# Bellator FC 74 Fight Discussion Thread



## dudeabides (Sep 30, 2008)

Bellator 74
Date: Sep 28, 2012
Location: Atlantic City, N.J.
Venue: Caesar's Atlantic City
Broadcast: MTV2, Spike.com, EPIX












> MAIN CARD (MTV2)
> 
> Lyman Good vs. Jim Wallhead - welterweight-tourney opening round
> Andrey Koreshkov vs.

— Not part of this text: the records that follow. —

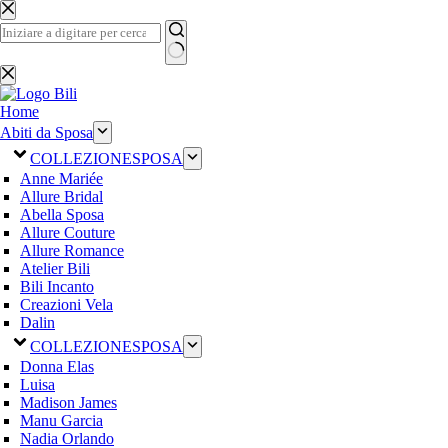
Salta
al
contenuto
Nessun
risultato
Home
Abiti da Sposa
COLLEZIONE
SPOSA
Anne Mariée
Allure Bridal
Abella Sposa
Allure Couture
Allure Romance
Atelier Bili
Bili Incanto
Creazioni Vela
Dalin
COLLEZIONE
SPOSA
Donna Elas
Luisa
Madison James
Manu Garcia
Nadia Orlando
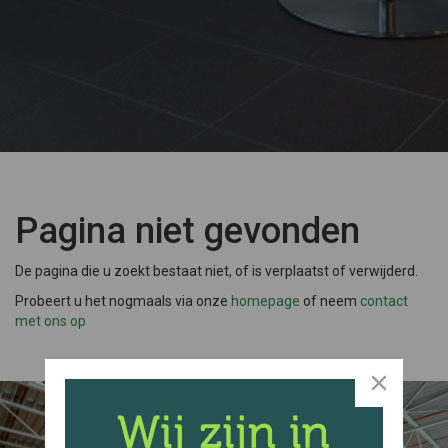
Pagina niet gevonden
De pagina die u zoekt bestaat niet, of is verplaatst of verwijderd.
Probeert u het nogmaals via onze
homepage
of neem
contact
met ons op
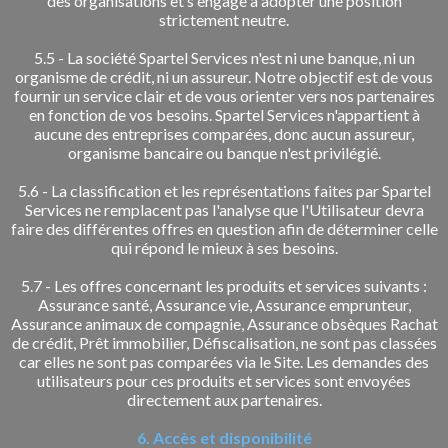
des organisations et s'engage à adopter une position
strictement neutre.
5.5 - La société Spartel Services n'est ni une banque, ni un
organisme de crédit, ni un assureur. Notre objectif est de vous
fournir un service clair et de vous orienter vers nos partenaires
en fonction de vos besoins. Spartel Services n'appartient à
aucune des entreprises comparées, donc aucun assureur,
organisme bancaire ou banque n'est privilégié.
5.6 - La classification et les représentations faites par Spartel
Services ne remplacent pas l'analyse que l'Utilisateur devra
faire des différentes offres en question afin de déterminer celle
qui répond le mieux à ses besoins.
5.7 - Les offres concernant les produits et services suivants :
Assurance santé, Assurance vie, Assurance emprunteur,
Assurance animaux de compagnie, Assurance obsèques Rachat
de crédit, Prêt immobilier, Défiscalisation, ne sont pas classées
car elles ne sont pas comparées via le Site. Les demandes des
utilisateurs pour ces produits et services sont envoyées
directement aux partenaires.
6. Accès et disponibilité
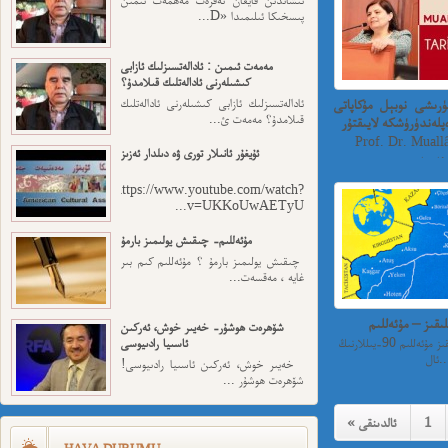
پىسخىكا ئىلىمىدا «D...
مەمەت ئىمىن : ئادالەتسىزلىك ئازابى
كىشىلەرنى ئادالەتلىك قىلامدۇ؟
ۈرىشى نوبېل مۇكاپاتى
ئادالەتسىزلىك ئازابى كىشىلەرنى ئادالەتلىك
قىلامدۇ؟ مەمەت ئ...
پلەندۈرۈشكە لايىقتۇر
Prof. Dr. Mual
ئۇيغۇر ئانىلار تورى ۋە دىلدار ئەزىز
.
https://www.youtube.com/watch?
v=UKKoUwAETyU...
مۇئەللىم- چىقىش يولىمىز بارمۇ
چىقىش يولىمىز بارمۇ ؟ مۇئەللىم كىم بىر
غايە ، مەقسەت...
ىقىز – مۇئەللىم
شۆھرەت ھوشۇر- خەيىر خوش، ئەركىن
مۇھجىرەتتىكى رىئاللىقىز مۇئەللىم ⁠90-يىللارنىڭ
ئاسىيا رادىيوسى
ل...
خەيىر خوش، ئەركىن ئاسىيا رادىيوسى!
شۆھرەت ھوشۇر ...
1
« ئالدىنقى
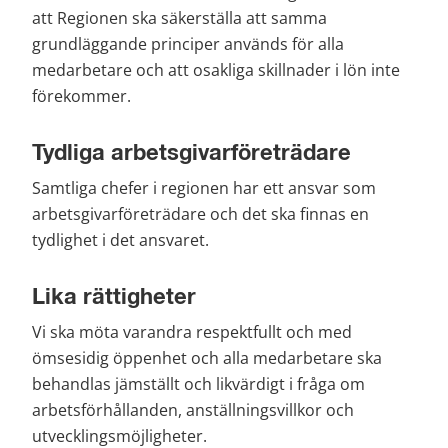
att Regionen ska säkerställa att samma 
grundläggande principer används för alla 
medarbetare och att osakliga skillnader i lön inte 
förekommer.
Tydliga arbetsgivarföreträdare
Samtliga chefer i regionen har ett ansvar som 
arbetsgivarföreträdare och det ska finnas en 
tydlighet i det ansvaret.
Lika rättigheter
Vi ska möta varandra respektfullt och med 
ömsesidig öppenhet och alla medarbetare ska 
behandlas jämställt och likvärdigt i fråga om 
arbetsförhållanden, anställningsvillkor och 
utvecklingsmöjligheter.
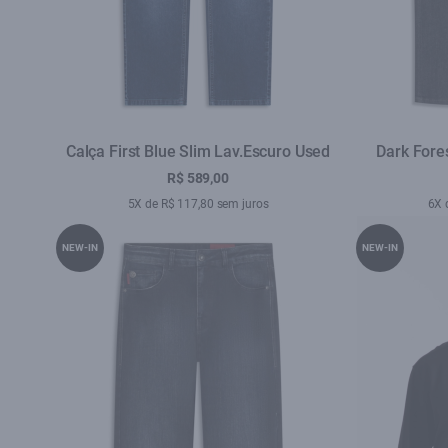
Calça First Blue Slim Lav.Escuro Used
Dark Fores
R$ 589,00
5X de R$ 117,80 sem juros
6X 
NEW-IN
NEW-IN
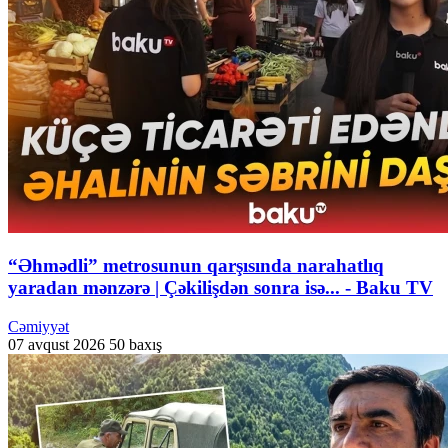
“Əhmədli” metrosunun qarşısında narahatlıq
yaradan mənzərə | Çəkilişdən sonra isə... - Baku TV
Cəmiyyət
07 avqust 2026
50 baxış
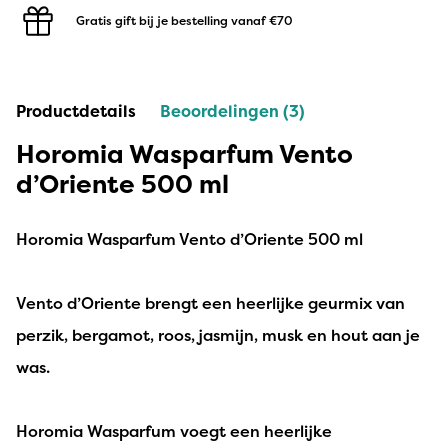
Gratis gift bij je bestelling
vanaf €70
Productdetails
Beoordelingen (3)
Horomia Wasparfum Vento
d’Oriente 500 ml
Horomia Wasparfum Vento d’Oriente 500 ml
Vento d’Oriente brengt een heerlijke geurmix van
perzik, bergamot, roos, jasmijn, musk en hout aan je
was.
Horomia Wasparfum voegt een heerlijke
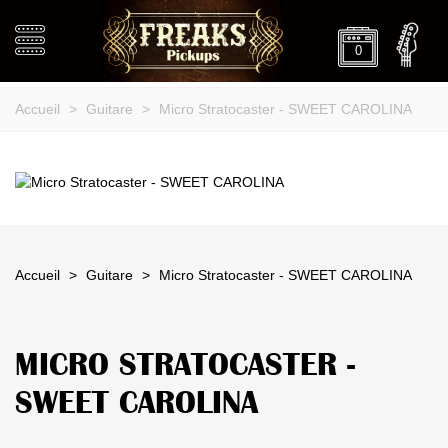
0
Accueil
>
Guitare
>
Micro Stratocaster - SWEET CAROLINA
Accueil
>
Guitare
>
Micro Stratocaster - SWEET CAROLINA
MICRO STRATOCASTER -
SWEET CAROLINA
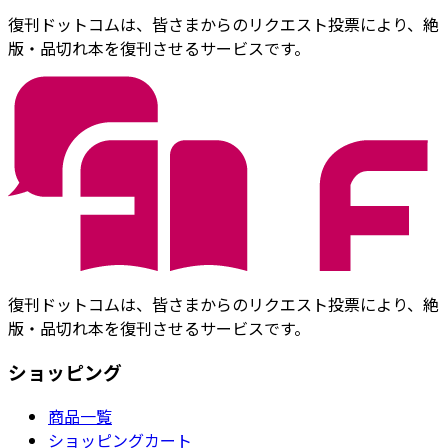
復刊ドットコムは、皆さまからのリクエスト投票により、絶
版・品切れ本を復刊させるサービスです。
復刊ドットコムは、皆さまからのリクエスト投票により、絶
版・品切れ本を復刊させるサービスです。
ショッピング
商品一覧
ショッピングカート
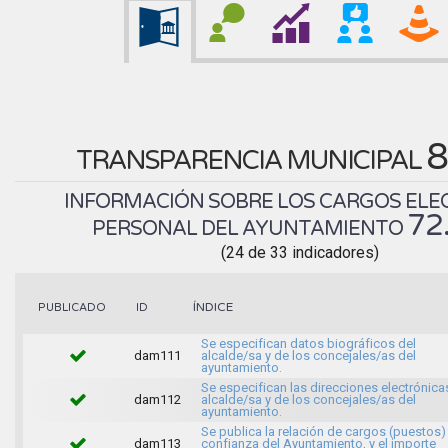
8
TRANSPARENCIA MUNICIPAL
INFORMACIÓN SOBRE LOS CARGOS ELEC
72
PERSONAL DEL AYUNTAMIENTO
(24 de 33 indicadores)
ÍNDICE
PUBLICADO
ID
Se especifican datos biográficos del
dam111
alcalde/sa y de los concejales/as del
ayuntamiento.
Se especifican las direcciones electrónica
dam112
alcalde/sa y de los concejales/as del
ayuntamiento.
Se publica la relación de cargos (puestos)
dam113
confianza del Ayuntamiento, y el importe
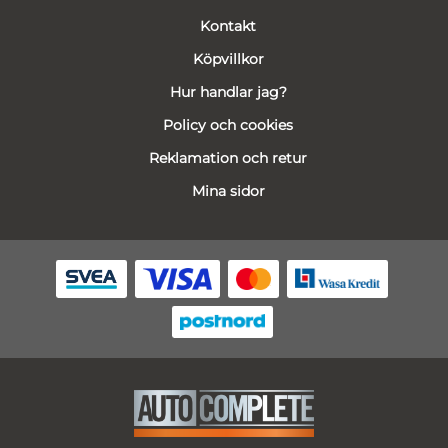
Kontakt
Köpvillkor
Hur handlar jag?
Policy och cookies
Reklamation och retur
Mina sidor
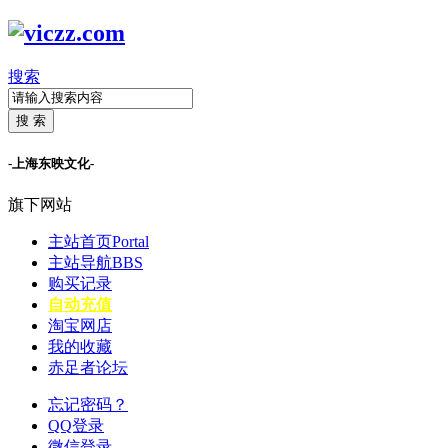
搜索
搜 索
-上海东映文化-
旗下网站
主站首页
Portal
主站导航
BBS
购买记录
自动充值
淘宝网店
我的收藏
赤足者论坛
忘记密码？
QQ登录
微信登录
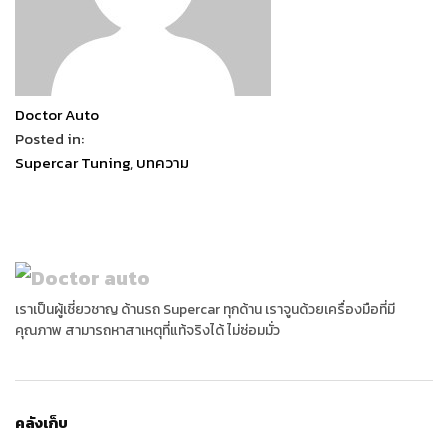
Doctor Auto
Posted in:
Supercar Tuning
,
บทความ
เราเป็นผู้เชี่ยวชาญ ด้านรถ Supercar ทุกด้าน เราจูนด้วยเครื่องมือที่มี
คุณภาพ สามารถหาสาเหตุที่แท้จริงได้ ไม่ซ่อมมั่ว
คลังเก็บ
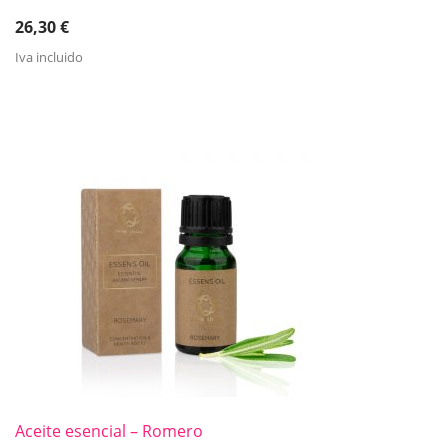
26,30
€
Iva incluido
Aceite esencial – Romero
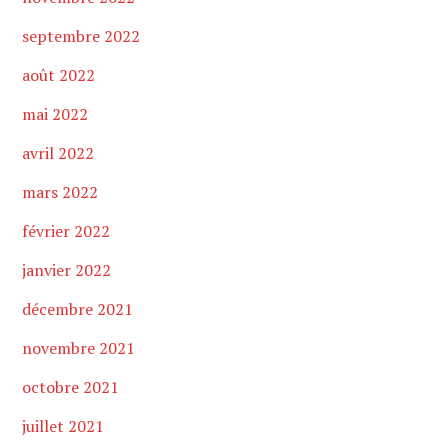
septembre 2022
août 2022
mai 2022
avril 2022
mars 2022
février 2022
janvier 2022
décembre 2021
novembre 2021
octobre 2021
juillet 2021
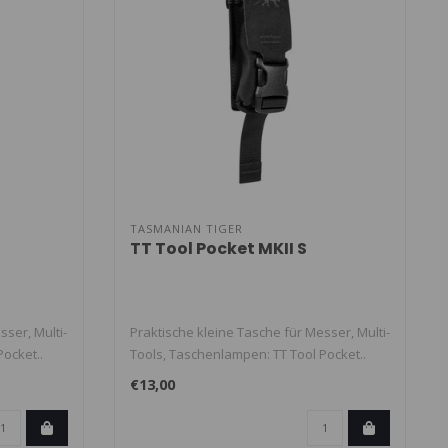
TASMANIAN TIGER
TT Tool Pocket MKII S
sser, Multi-
Praktische kleine Tasche für Messer, Multi-
ocket..
Tools, Taschenlampen: TT Tool Pocket..
€13,00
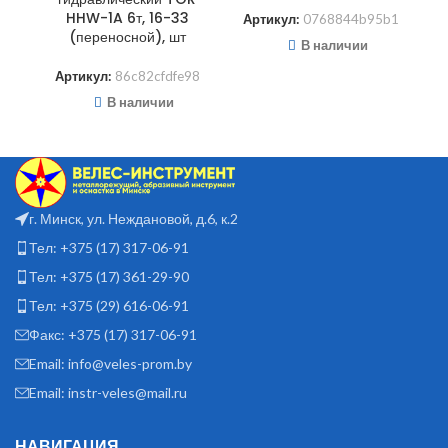
H
HHW-1A 6т, 16-33
Артикул:
0768844b95b1
(переносной), шт
В наличии
А
Артикул:
86c82cfdfe98
В наличии
г. Минск, ул. Неждановой, д.6, к.2
Тел: +375 (17) 317-06-91
Тел: +375 (17) 361-29-90
Тел: +375 (29) 616-06-91
Факс: +375 (17) 317-06-91
Email: info@veles-prom.by
Email: instr-veles@mail.ru
НАВИГАЦИЯ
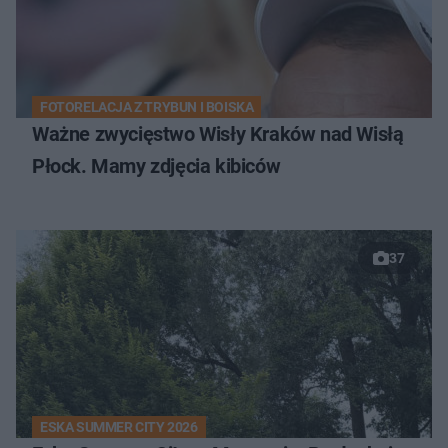
FOTORELACJA Z TRYBUN I BOISKA
Ważne zwycięstwo Wisły Kraków nad Wisłą
Płock. Mamy zdjęcia kibiców
37
ESKA SUMMER CITY 2026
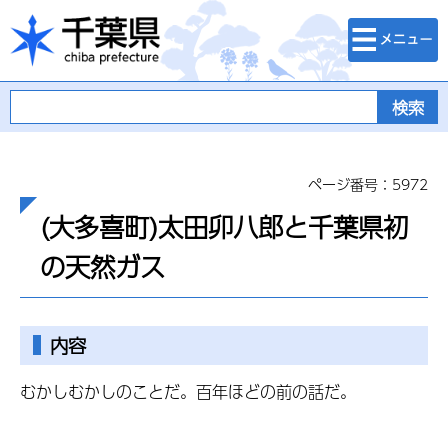
検索・メニュ
千葉県
ー
ページ番号：5972
(大多喜町)太田卯八郎と千葉県初
の天然ガス
内容
むかしむかしのことだ。百年ほどの前の話だ。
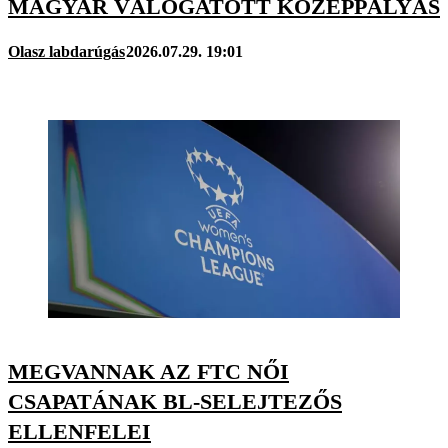
MAGYAR VÁLOGATOTT KÖZÉPPÁLYÁS
Olasz labdarúgás
2026.07.29. 19:01
MEGVANNAK AZ FTC NŐI
CSAPATÁNAK BL-SELEJTEZŐS
ELLENFELEI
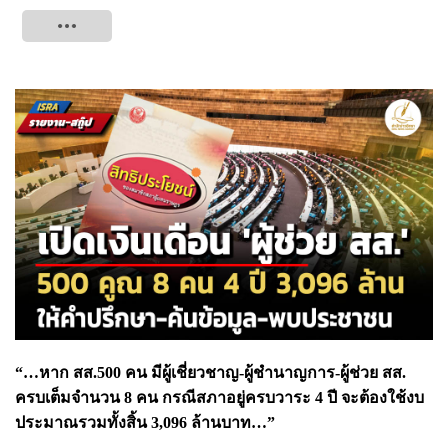
Tweet
“…หาก สส.500 คน มีผู้เชี่ยวชาญ-ผู้ชำนาญการ-ผู้ช่วย สส.
ครบเต็มจำนวน 8 คน กรณีสภาอยู่ครบวาระ 4 ปี จะต้องใช้งบ
ประมาณรวมทั้งสิ้น 3,096 ล้านบาท…”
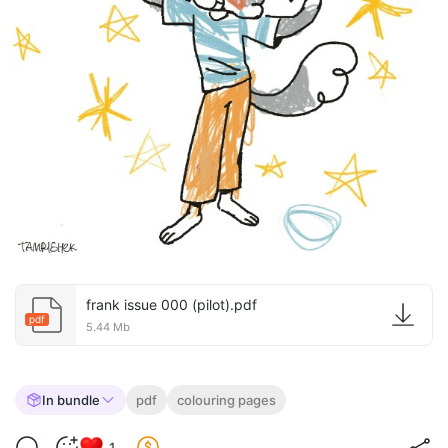
frank issue 000 (pilot).pdf
pdf
5.44 Mb
In bundle
pdf
colouring pages
1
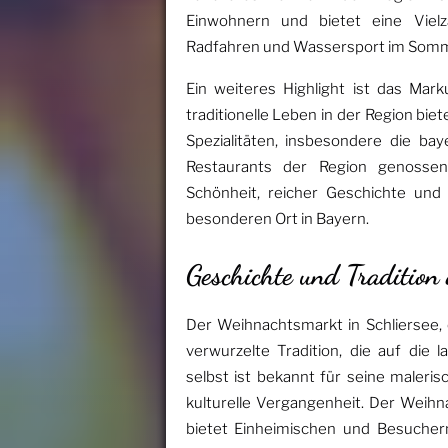
Einwohnern und bietet eine Vielza
Radfahren und Wassersport im Somme
Ein weiteres Highlight ist das Mar
traditionelle Leben in der Region biet
Spezialitäten, insbesondere die ba
Restaurants der Region genossen
Schönheit, reicher Geschichte und
besonderen Ort in Bayern.
Geschichte und Tradition
Der Weihnachtsmarkt in Schliersee, 
verwurzelte Tradition, die auf die 
selbst ist bekannt für seine maleri
kulturelle Vergangenheit. Der Weihna
bietet Einheimischen und Besuchern 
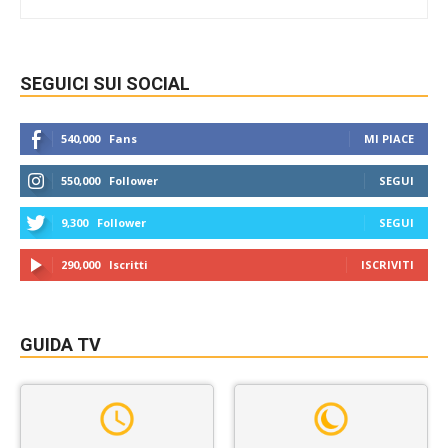
SEGUICI SUI SOCIAL
540,000
Fans
MI PIACE
550,000
Follower
SEGUI
9,300
Follower
SEGUI
290,000
Iscritti
ISCRIVITI
GUIDA TV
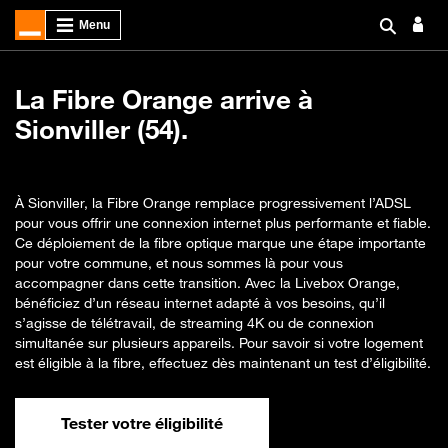
La Fibre Orange arrive à
Sionviller (54).
À Sionviller, la Fibre Orange remplace progressivement l’ADSL
pour vous offrir une connexion internet plus performante et fiable.
Ce déploiement de la fibre optique marque une étape importante
pour votre commune, et nous sommes là pour vous
accompagner dans cette transition. Avec la Livebox Orange,
bénéficiez d’un réseau internet adapté à vos besoins, qu’il
s’agisse de télétravail, de streaming 4K ou de connexion
simultanée sur plusieurs appareils. Pour savoir si votre logement
est éligible à la fibre, effectuez dès maintenant un test d’éligibilité.
Tester votre éligibilité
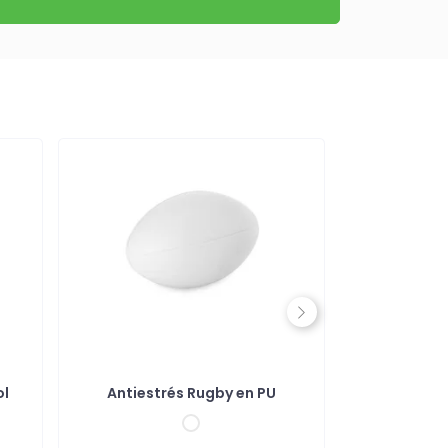
Next
ol
Antiestrés Rugby en PU
Pelota An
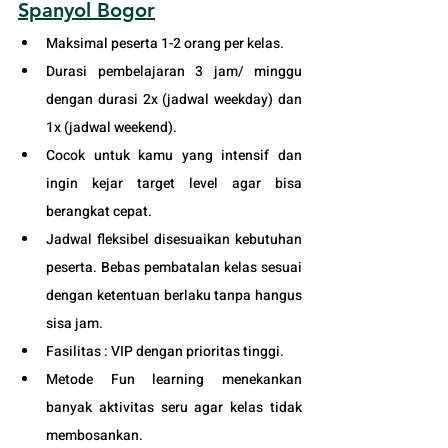
Spanyol B
ogor
Maksimal peserta 1-2 orang per kelas.
Durasi pembelajaran 3 jam/ minggu 
dengan durasi 2x (jadwal weekday) dan 
1x (jadwal weekend). 
Cocok untuk kamu yang intensif dan 
ingin kejar target level agar bisa 
berangkat cepat. 
Jadwal fleksibel disesuaikan kebutuhan 
peserta. Bebas pembatalan kelas sesuai 
dengan ketentuan berlaku tanpa hangus 
sisa jam. 
Fasilitas : VIP dengan prioritas tinggi. 
Metode Fun learning menekankan 
banyak aktivitas seru agar kelas tidak 
membosankan.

Jordan Smith - welterweight-tourney opening round
> ...





> A Season 7 welterweight tournament will take center stage at Bellator 74.
> 
> Officials today announced the nearly complete lineup for the Sept. 28 event, which takes place at Caesar's Atlantic City in Atlantic City, N.J.
> 
> ...


http://mmajunkie.com/news/30181/bel...terweight-tourney-good-wallhead-headliner.mma


----------



## kantowrestler (Jun 6, 2009)

And so the last season on MTV2 begins. We will miss that station! Well not really! lol


----------



## OU (Sep 26, 2012)

Just curious, how active are Bellator discussions usually? I watch every event and just curious if it's worth stopping by during the fights.


----------



## kantowrestler (Jun 6, 2009)

I think it gets pretty active.


----------



## hwwor91ST (Oct 1, 2012)

And so the last season on MTV2 begins. We will miss that station! Well not really! lol


----------



## kantowrestler (Jun 6, 2009)

Now Spike gets to show live MMA fights again.


----------